> Assigned task
From first line to last, transcribe the listing exactly and skip any image.

> Data extracts
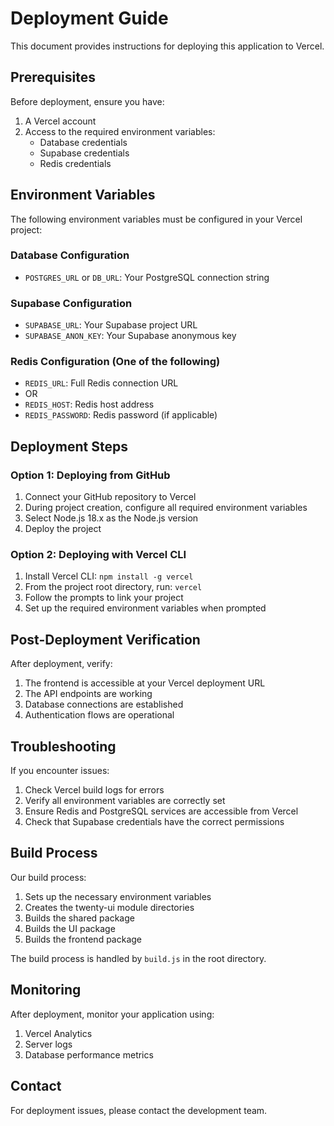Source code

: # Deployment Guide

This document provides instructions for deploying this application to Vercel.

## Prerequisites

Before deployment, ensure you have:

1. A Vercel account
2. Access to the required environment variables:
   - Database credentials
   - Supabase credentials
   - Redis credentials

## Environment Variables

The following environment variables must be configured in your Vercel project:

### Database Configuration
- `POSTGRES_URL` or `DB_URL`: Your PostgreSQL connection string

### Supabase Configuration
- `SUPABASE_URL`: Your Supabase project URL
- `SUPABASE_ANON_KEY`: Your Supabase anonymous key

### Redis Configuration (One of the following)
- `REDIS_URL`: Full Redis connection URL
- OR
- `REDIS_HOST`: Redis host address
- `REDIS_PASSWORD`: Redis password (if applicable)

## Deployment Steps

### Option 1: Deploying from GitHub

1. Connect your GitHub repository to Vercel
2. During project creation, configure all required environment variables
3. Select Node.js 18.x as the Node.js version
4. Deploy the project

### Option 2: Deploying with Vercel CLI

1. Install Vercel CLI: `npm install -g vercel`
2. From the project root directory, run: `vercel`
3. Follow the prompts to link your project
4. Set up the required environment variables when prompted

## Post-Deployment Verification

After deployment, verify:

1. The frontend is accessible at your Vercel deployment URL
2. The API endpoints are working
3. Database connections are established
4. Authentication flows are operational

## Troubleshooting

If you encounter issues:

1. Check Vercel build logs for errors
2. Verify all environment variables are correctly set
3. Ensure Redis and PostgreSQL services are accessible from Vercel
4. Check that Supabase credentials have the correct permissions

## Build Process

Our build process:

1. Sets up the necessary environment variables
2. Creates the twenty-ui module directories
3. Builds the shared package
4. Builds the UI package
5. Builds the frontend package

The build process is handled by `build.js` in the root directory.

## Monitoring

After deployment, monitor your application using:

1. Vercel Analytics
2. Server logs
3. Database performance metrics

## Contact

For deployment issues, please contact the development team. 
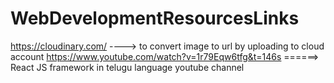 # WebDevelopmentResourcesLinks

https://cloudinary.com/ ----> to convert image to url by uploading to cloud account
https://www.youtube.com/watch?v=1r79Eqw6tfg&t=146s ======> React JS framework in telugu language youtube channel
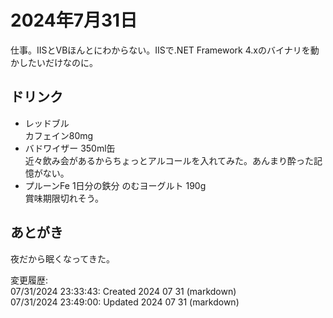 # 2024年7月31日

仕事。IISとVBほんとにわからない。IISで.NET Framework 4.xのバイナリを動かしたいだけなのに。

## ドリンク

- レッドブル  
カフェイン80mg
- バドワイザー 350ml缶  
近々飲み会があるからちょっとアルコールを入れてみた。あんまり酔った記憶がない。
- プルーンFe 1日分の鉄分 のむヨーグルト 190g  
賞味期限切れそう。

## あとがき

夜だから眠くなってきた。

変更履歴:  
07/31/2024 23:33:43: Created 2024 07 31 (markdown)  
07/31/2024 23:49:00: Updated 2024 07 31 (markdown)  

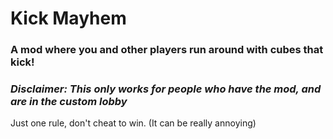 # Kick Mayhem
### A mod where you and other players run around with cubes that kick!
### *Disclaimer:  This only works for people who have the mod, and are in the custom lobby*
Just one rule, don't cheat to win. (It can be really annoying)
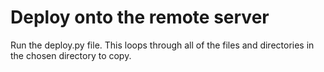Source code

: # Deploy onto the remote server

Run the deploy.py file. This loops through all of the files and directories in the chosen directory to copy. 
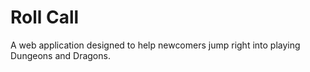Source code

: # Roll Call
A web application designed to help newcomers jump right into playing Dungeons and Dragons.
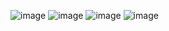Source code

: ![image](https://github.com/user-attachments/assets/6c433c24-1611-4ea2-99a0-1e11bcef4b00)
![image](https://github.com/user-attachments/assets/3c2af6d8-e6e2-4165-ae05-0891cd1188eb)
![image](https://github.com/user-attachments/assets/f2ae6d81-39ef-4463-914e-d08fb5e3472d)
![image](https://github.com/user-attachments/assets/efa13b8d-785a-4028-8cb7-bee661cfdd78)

> Written reply
Source code

: # Deployment Guide

This document provides instructions for deploying this application to Vercel.

## Prerequisites

Before deployment, ensure you have:

1. A Vercel account
2. Access to the required environment variables:
   - Database credentials
   - Supabase credentials
   - Redis credentials

## Environment Variables

The following environment variables must be configured in your Vercel project:

### Database Configuration
- `POSTGRES_URL` or `DB_URL`: Your PostgreSQL connection string

### Supabase Configuration
- `SUPABASE_URL`: Your Supabase project URL
- `SUPABASE_ANON_KEY`: Your Supabase anonymous key

### Redis Configuration (One of the following)
- `REDIS_URL`: Full Redis connection URL
- OR
- `REDIS_HOST`: Redis host address
- `REDIS_PASSWORD`: Redis password (if applicable)

## Deployment Steps

### Option 1: Deploying from GitHub

1. Connect your GitHub repository to Vercel
2. During project creation, configure all required environment variables
3. Select Node.js 18.x as the Node.js version
4. Deploy the project

### Option 2: Deploying with Vercel CLI

1. Install Vercel CLI: `npm install -g vercel`
2. From the project root directory, run: `vercel`
3. Follow the prompts to link your project
4. Set up the required environment variables when prompted

## Post-Deployment Verification

After deployment, verify:

1. The frontend is accessible at your Vercel deployment URL
2. The API endpoints are working
3. Database connections are established
4. Authentication flows are operational

## Troubleshooting

If you encounter issues:

1. Check Vercel build logs for errors
2. Verify all environment variables are correctly set
3. Ensure Redis and PostgreSQL services are accessible from Vercel
4. Check that Supabase credentials have the correct permissions

## Build Process

Our build process:

1. Sets up the necessary environment variables
2. Creates the twenty-ui module directories
3. Builds the shared package
4. Builds the UI package
5. Builds the frontend package

The build process is handled by `build.js` in the root directory.

## Monitoring

After deployment, monitor your application using:

1. Vercel Analytics
2. Server logs
3. Database performance metrics

## Contact

For deployment issues, please contact the development team. 
 # WebDevelopmentResourcesLinks

https://cloudinary.com/ ----> to convert image to url by uploading to cloud account
https://www.youtube.com/watch?v=1r79Eqw6tfg&t=146s ======> React JS framework in telugu language youtube channel
 # 2024年7月31日

仕事。IISとVBほんとにわからない。IISで.NET Framework 4.xのバイナリを動かしたいだけなのに。

## ドリンク

- レッドブル  
カフェイン80mg
- バドワイザー 350ml缶  
近々飲み会があるからちょっとアルコールを入れてみた。あんまり酔った記憶がない。
- プルーンFe 1日分の鉄分 のむヨーグルト 190g  
賞味期限切れそう。

## あとがき

夜だから眠くなってきた。

変更履歴:  
07/31/2024 23:33:43: Created 2024 07 31 (markdown)  
07/31/2024 23:49:00: Updated 2024 07 31 (markdown)  

 # Kick Mayhem
### A mod where you and other players run around with cubes that kick!
### *Disclaimer:  This only works for people who have the mod, and are in the custom lobby*
Just one rule, don't cheat to win. (It can be really annoying)
Source code

: # Deploy onto the remote server

Run the deploy.py file. This loops through all of the files and directories in the chosen directory to copy. 
Source code

: # Roll Call
A web application designed to help newcomers jump right into playing Dungeons and Dragons.
Source code

: ![image](https://github.com/user-attachments/assets/6c433c24-1611-4ea2-99a0-1e11bcef4b00)
![image](https://github.com/user-attachments/assets/3c2af6d8-e6e2-4165-ae05-0891cd1188eb)
![image](https://github.com/user-attachments/assets/f2ae6d81-39ef-4463-914e-d08fb5e3472d)
![image](https://github.com/user-attachments/assets/efa13b8d-785a-4028-8cb7-bee661cfdd78)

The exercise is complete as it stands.